(Source material)

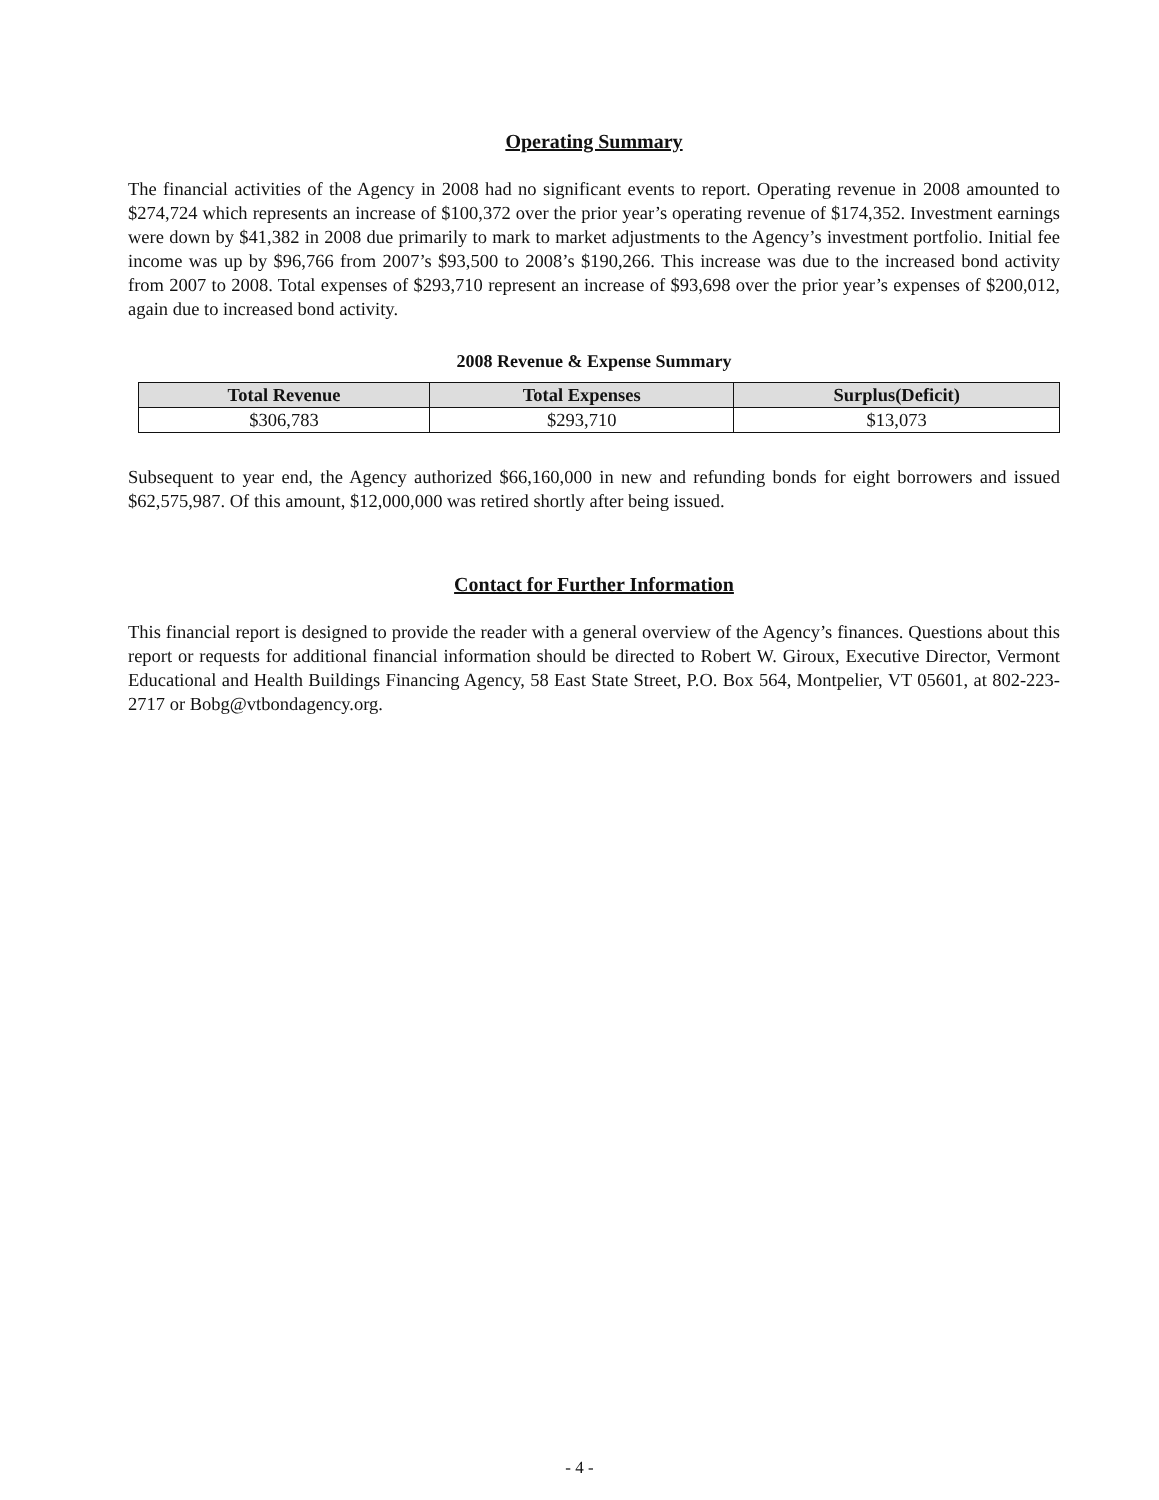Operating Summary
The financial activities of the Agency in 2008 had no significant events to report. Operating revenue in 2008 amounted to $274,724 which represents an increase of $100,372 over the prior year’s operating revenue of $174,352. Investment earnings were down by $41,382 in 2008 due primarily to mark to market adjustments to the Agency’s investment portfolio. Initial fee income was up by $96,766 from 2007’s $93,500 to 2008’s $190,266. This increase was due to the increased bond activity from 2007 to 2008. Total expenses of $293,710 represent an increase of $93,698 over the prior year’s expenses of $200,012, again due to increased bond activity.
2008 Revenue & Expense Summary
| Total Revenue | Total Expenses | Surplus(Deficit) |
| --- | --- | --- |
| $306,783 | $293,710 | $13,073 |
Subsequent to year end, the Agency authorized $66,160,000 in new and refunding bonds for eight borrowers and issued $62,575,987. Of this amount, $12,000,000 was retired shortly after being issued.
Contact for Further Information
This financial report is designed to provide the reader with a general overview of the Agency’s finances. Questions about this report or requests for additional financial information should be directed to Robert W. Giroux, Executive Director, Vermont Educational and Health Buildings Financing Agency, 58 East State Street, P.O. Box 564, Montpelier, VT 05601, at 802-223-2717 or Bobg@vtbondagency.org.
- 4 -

(End Source material)

Exercise =
The data must be reproduced exactly, and no picture may appear in the copy.

Task response =
Operating Summary
The financial activities of the Agency in 2008 had no significant events to report. Operating revenue in 2008 amounted to $274,724 which represents an increase of $100,372 over the prior year’s operating revenue of $174,352. Investment earnings were down by $41,382 in 2008 due primarily to mark to market adjustments to the Agency’s investment portfolio. Initial fee income was up by $96,766 from 2007’s $93,500 to 2008’s $190,266. This increase was due to the increased bond activity from 2007 to 2008. Total expenses of $293,710 represent an increase of $93,698 over the prior year’s expenses of $200,012, again due to increased bond activity.
2008 Revenue & Expense Summary
| Total Revenue | Total Expenses | Surplus(Deficit) |
| --- | --- | --- |
| $306,783 | $293,710 | $13,073 |
Subsequent to year end, the Agency authorized $66,160,000 in new and refunding bonds for eight borrowers and issued $62,575,987. Of this amount, $12,000,000 was retired shortly after being issued.
Contact for Further Information
This financial report is designed to provide the reader with a general overview of the Agency’s finances. Questions about this report or requests for additional financial information should be directed to Robert W. Giroux, Executive Director, Vermont Educational and Health Buildings Financing Agency, 58 East State Street, P.O. Box 564, Montpelier, VT 05601, at 802-223-2717 or Bobg@vtbondagency.org.
- 4 -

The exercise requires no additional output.